• **Consigne**:
Dans le texte fourni ci-dessous, relevez toutes les expressions qui disent ce qu'était la Communion aux yeux de la Sœur défunte.

Je n'essayerai pas, ma révérende Mère, de louer ici, comme il convient, notre si regrettée Soeur, car elle avait manifesté souvent et avec instance le désir qu'on ne fît pas de circulaire après sa mort.

 

Je ne puis toutefois m'empêcher de vous dire combien notre chère Soeur nous a édifiées par la grande sainteté de sa vie, durant les 23 ans qu'elle a passés au milieu de nous. Humilité, douceur, renoncement, morti­fication, esprit de recueillement et d'union avec Dieu, zèle des âmes, toutes les vertus en un mot qui constituent la vie religieuse, elle les a pratiquées au plus haut degré !

Mais c'est surtout par son ardent amour de l'Eucharistie, ma révé­rende Mère, que notre bien-aimée Soeur faisait l'admiration de la Commu­nauté.

Le désir qu'elle ressentait de la sainte Communion était devenu irré­sistible. A ses yeux, la Communion était le but de toutes les aspirations, la satisfaction de tous les besoins, le céleste remède à tous les maux, le suprême adoucissement de toutes les douleurs.

• **Données fournies**:
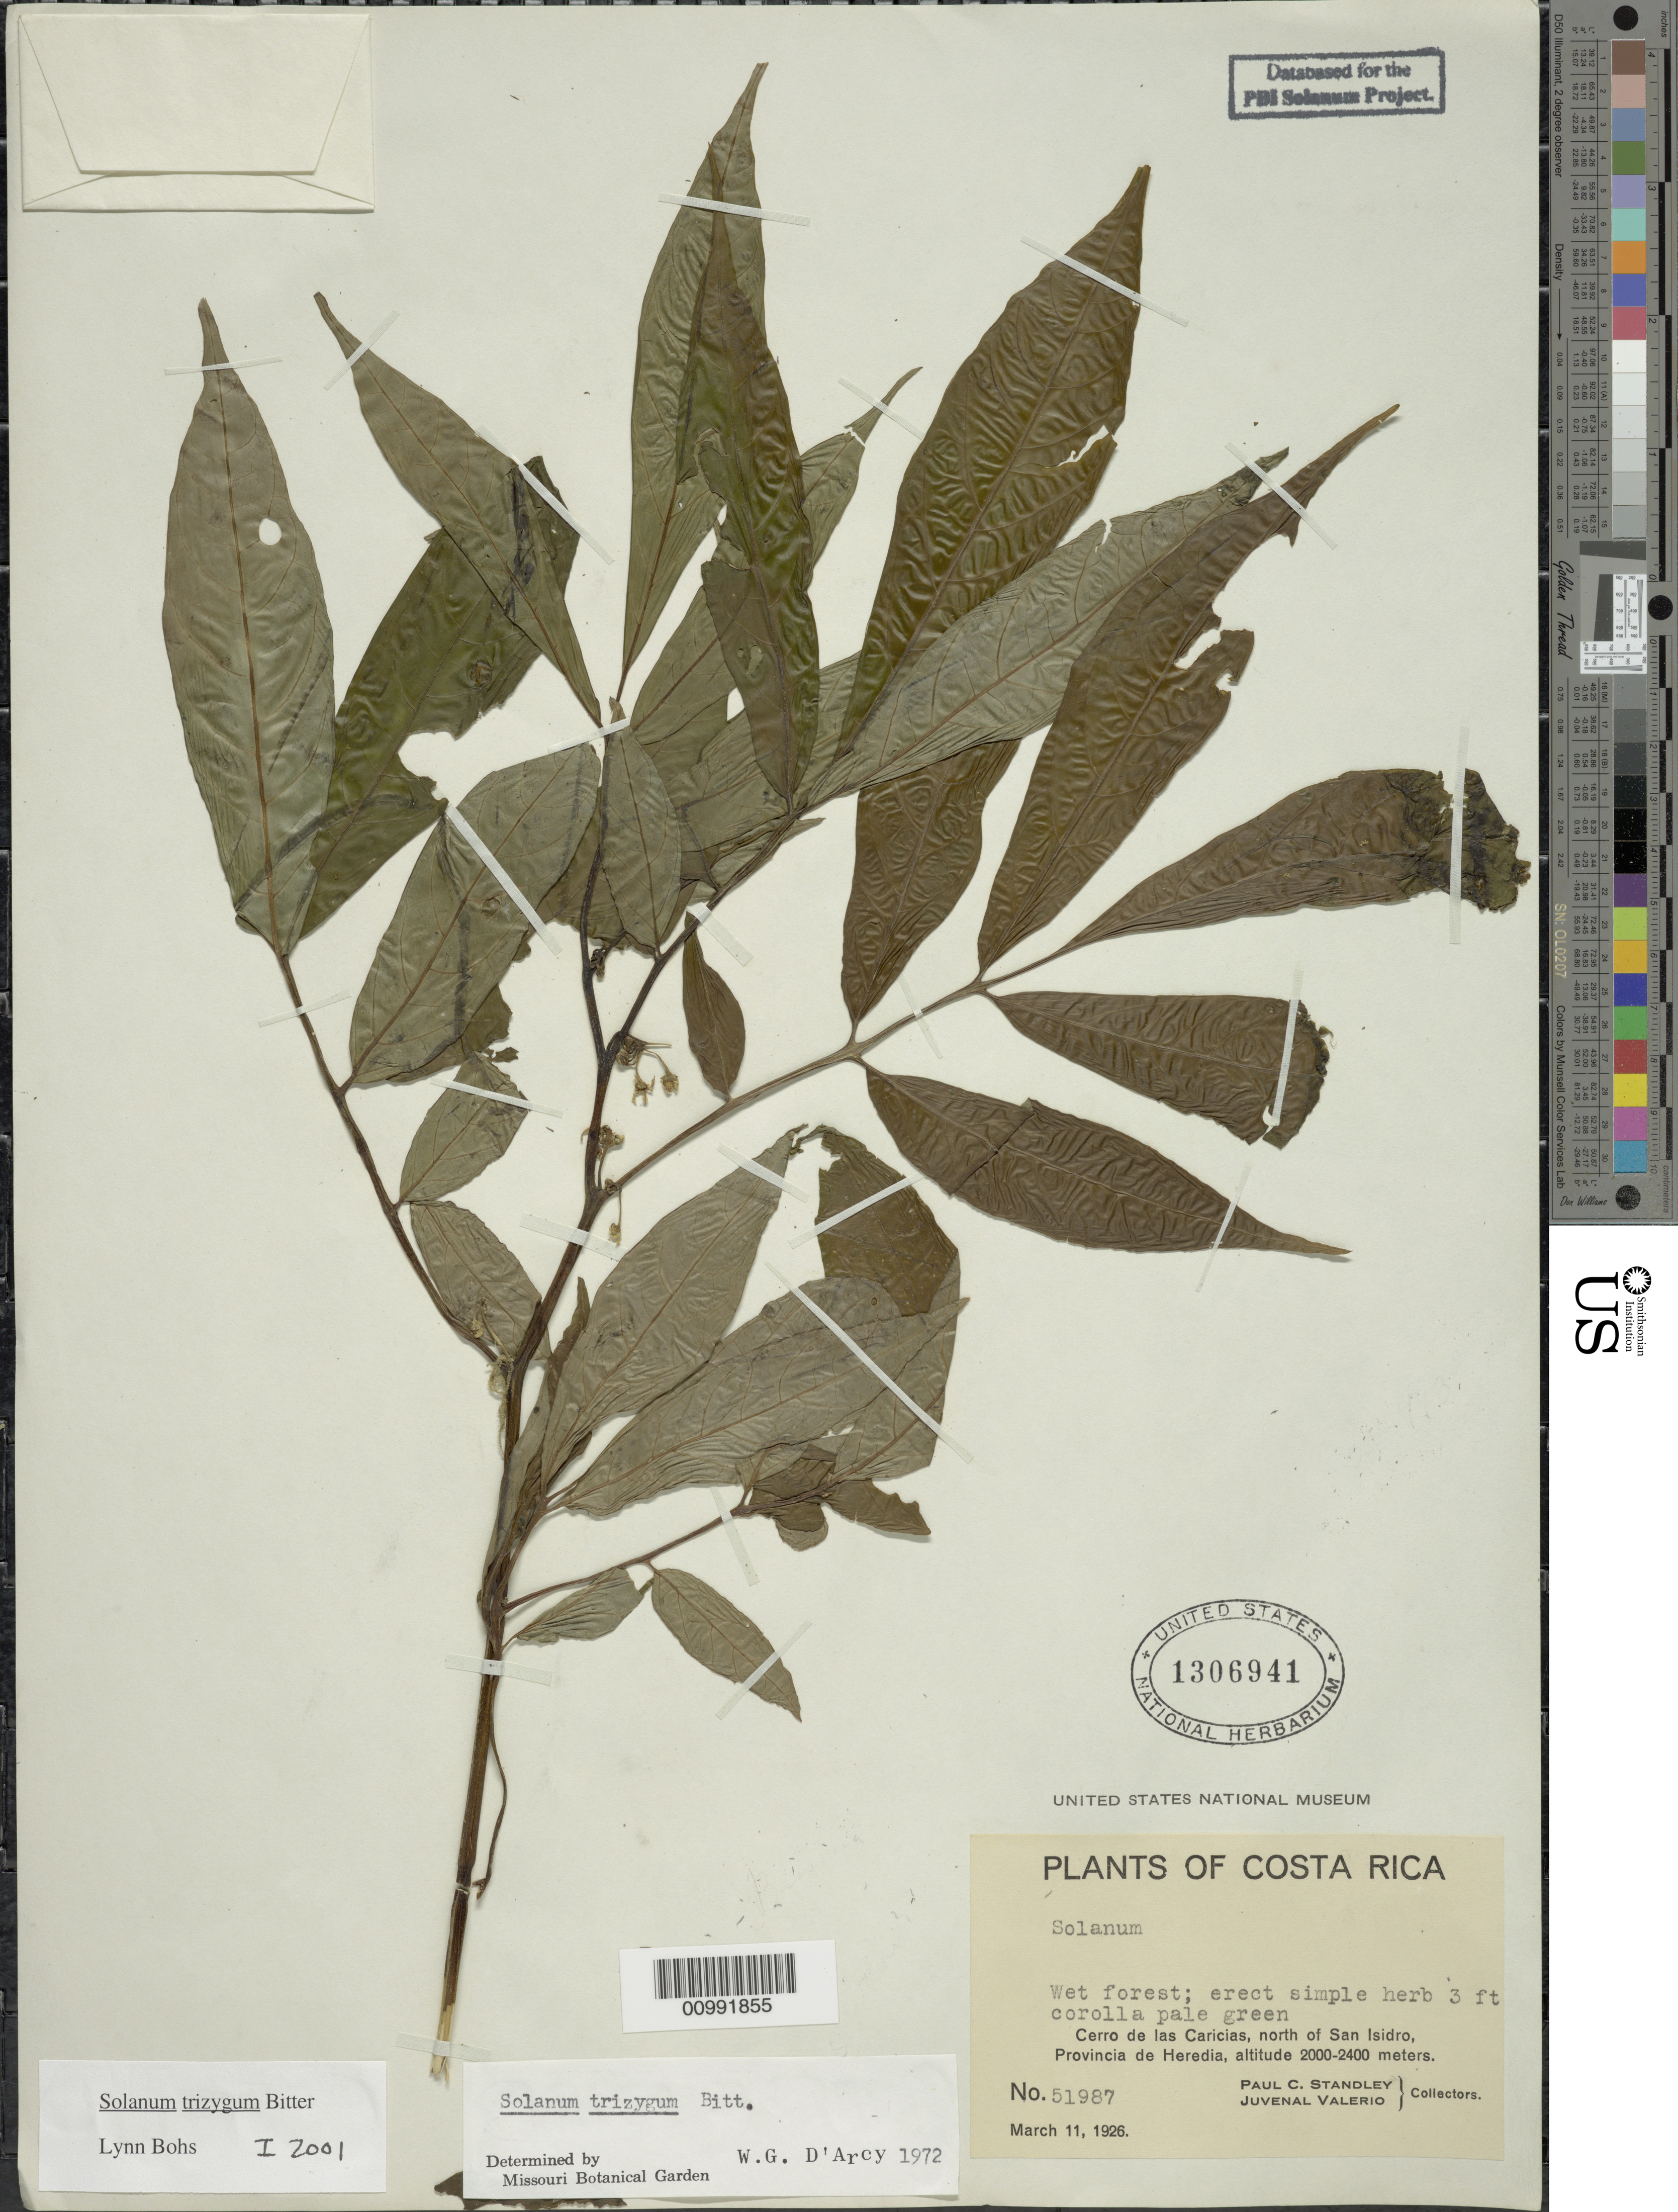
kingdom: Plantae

• **Réponse**:
- le but de toutes les aspirations
- la satisfaction de tous les besoins
- le céleste remède à tous les maux
- le suprême adoucissement de toutes les douleurs